Se ne sono andati tutti – dice il testo – dunque, assieme agli accusatori, se n’è andata anche la folla e anche i discepoli. Solo Gesù è rimasto per pronunciare la sua sorprendente sentenza: nessuna condanna.

Il Vangelo sottolinea che i primi ad allontanarsi sono stati i più vecchi. Forse sono proprio le persone più mature della comunità che sono invitate a fare un esame di coscienza. Spesso sono proprio loro che si dilettano a “scagliare le pietre” con pettegolezzi e diffamazioni.

Se Gesù non giudica e non condanna, allora significa che il peccato è una cosa da poco? Comportarsi bene o male fa lo stesso?
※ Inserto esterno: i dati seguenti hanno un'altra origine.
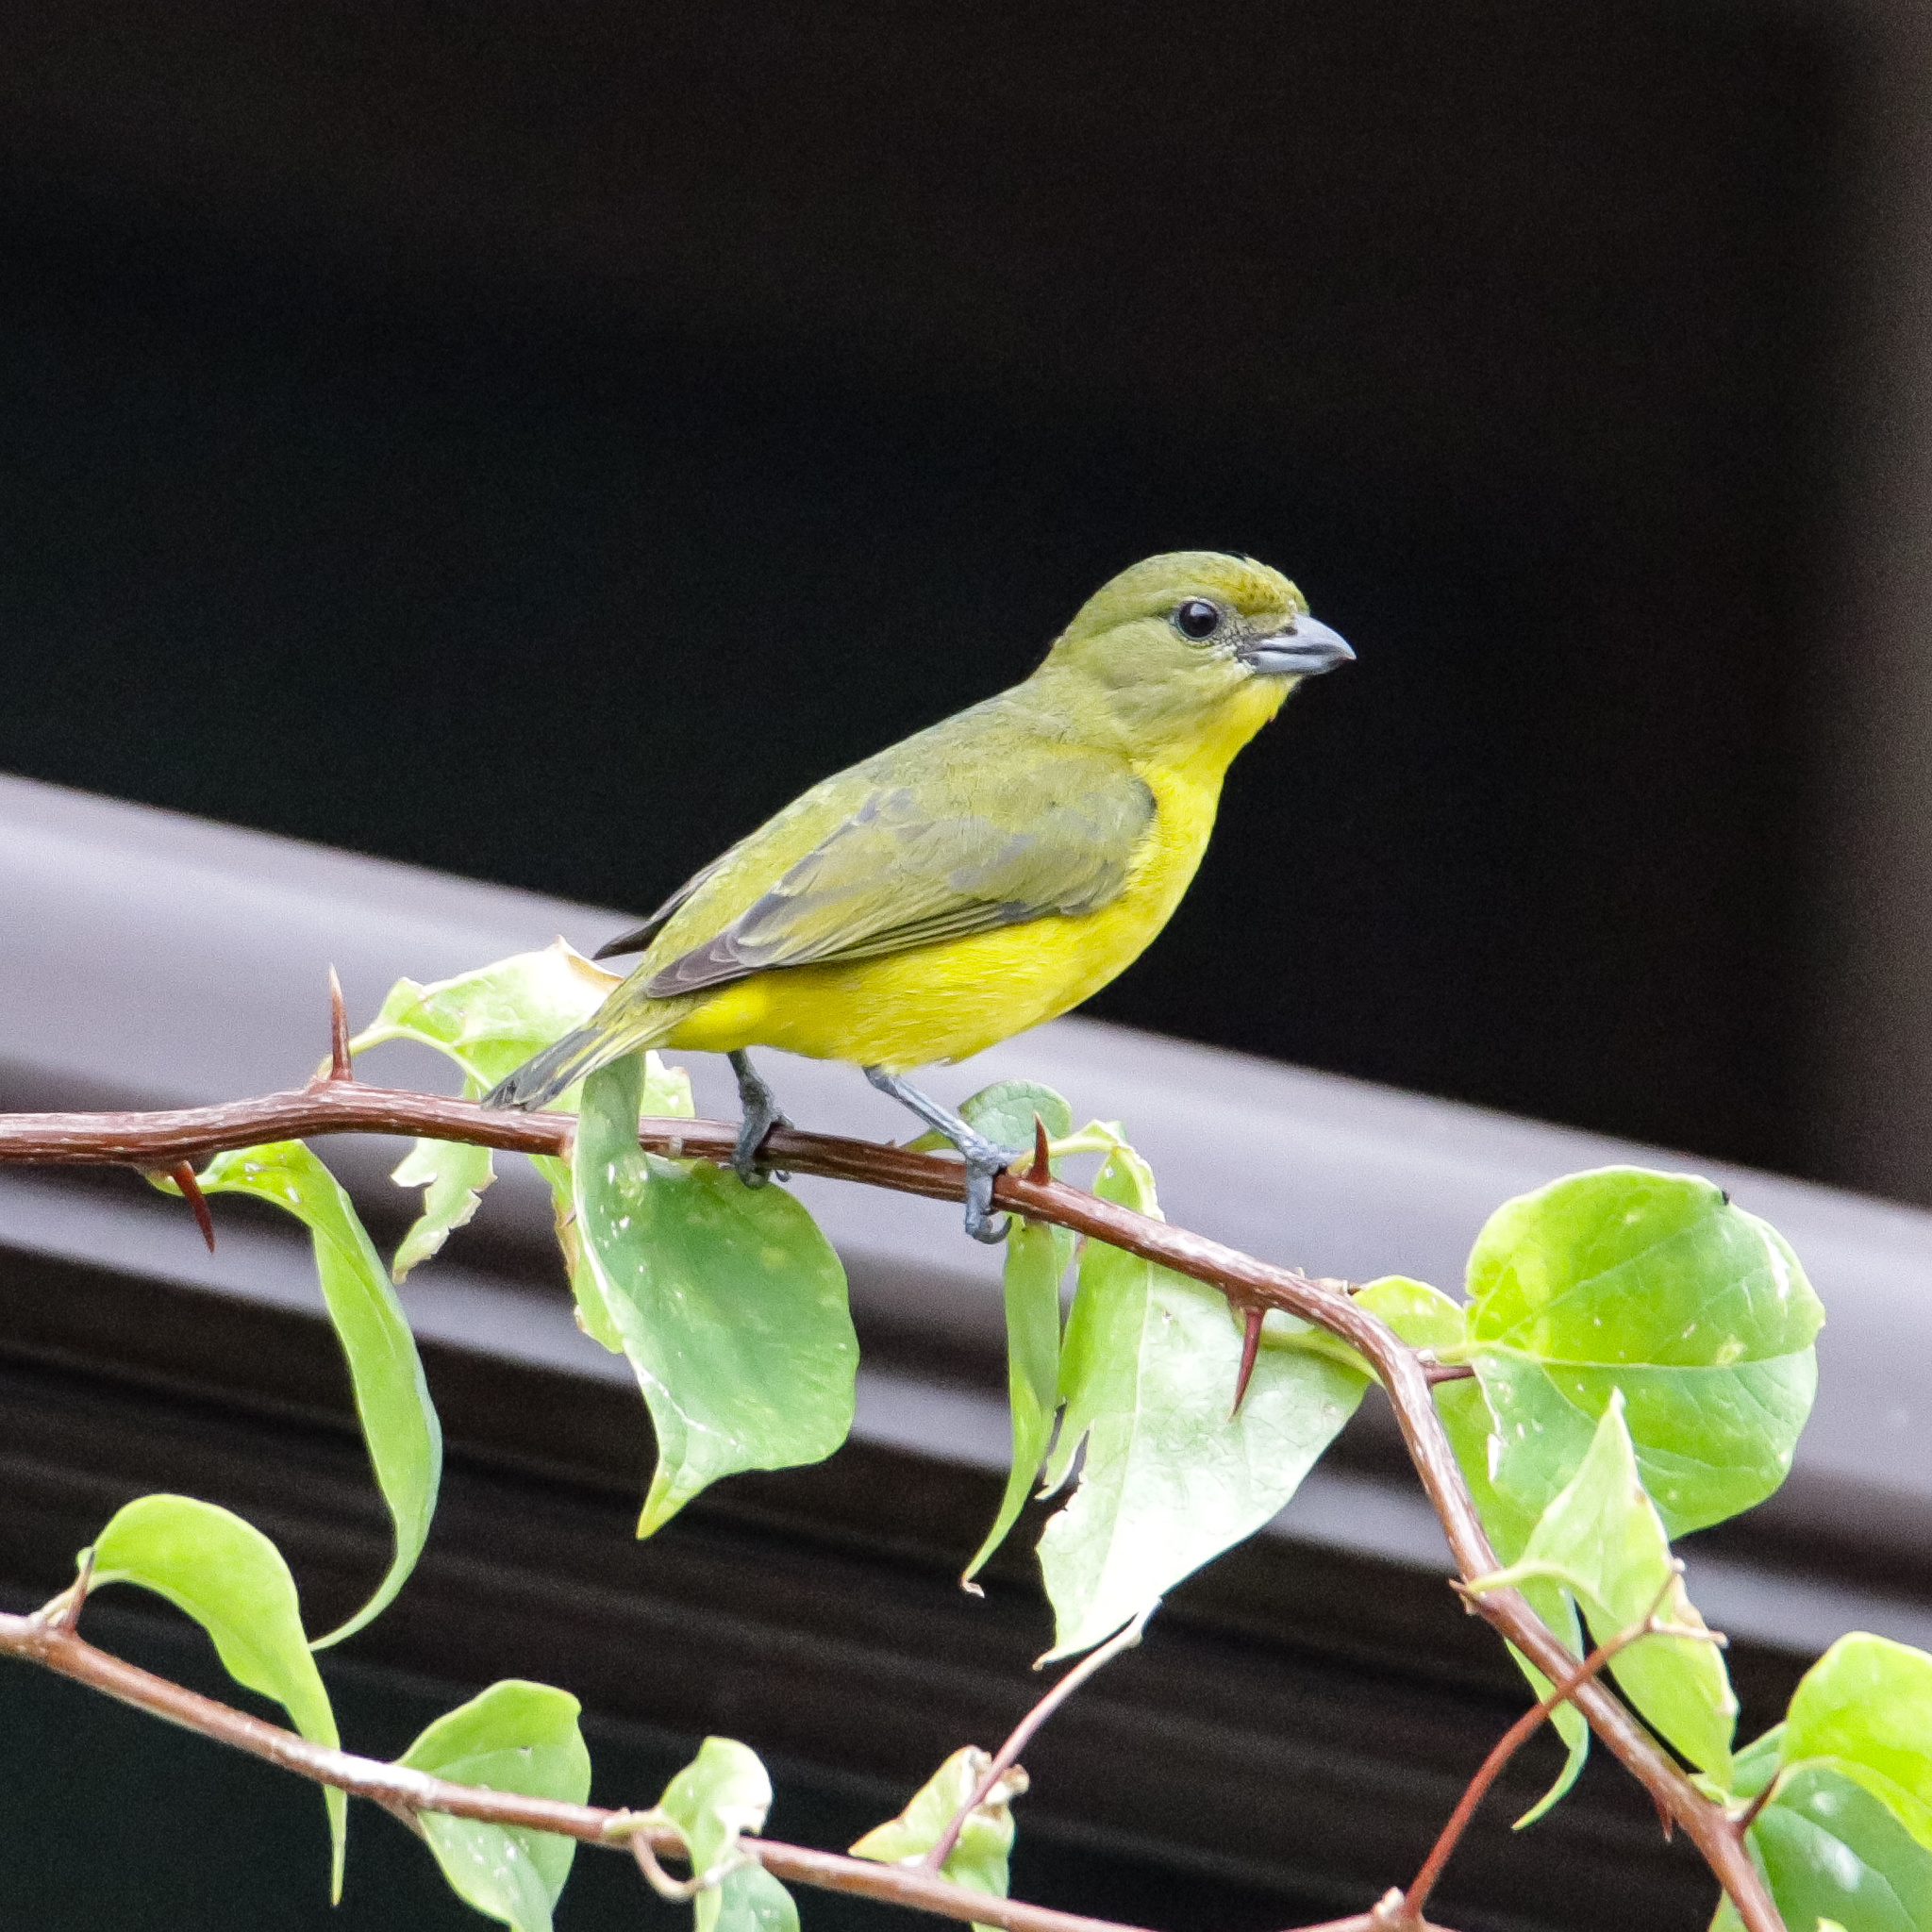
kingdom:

No! Il peccato è un male molto grave perché distrugge la vita di chi lo commette. Gesù non dice alla donna: “Va’ in pace, hai fatto benissimo a tradire tuo marito, continua così!”; le dice: “Smetti di farti del male, non ripetere l’errore di rovinarti l’esistenza per un momento di piacere”.

Nessuno odia il peccato quanto Gesù, perché nessuno ama l’uomo più di lui. Tuttavia non condanna chi sbaglia (e a nessuno permette di lanciare pietre) per non aggiungere altro male a quello che il peccatore si è già fatto.

Forse egli non condanna ora, ma un giorno giudicherà e punirà i suoi figli che hanno commesso il male? Prestiamo attenzione. Gesù non dice alla peccatrice: “Per questa volta non ti condanno”. Questo sarebbe andato bene anche ai rigoristi dei primi secoli. Dice: “Non ti condanno”, né oggi, né domani, né mai.

Questa pagina del Vangelo oggi non disturba meno di ieri. Non lascia tranquilli coloro che continuano ad arrogarsi il diritto, dal fortino inattaccabile del loro perbenismo, di scagliare pietre non più con le mani, ma diffamando, isolando, pronunciando giudizi severi, alimentando diffidenze, diffondendo pettegolezzi. Gesù non tollera che qualcuno scagli queste pietre dolorose e crudeli contro chi si regge a stento, piegato sotto il peso dei propri errori.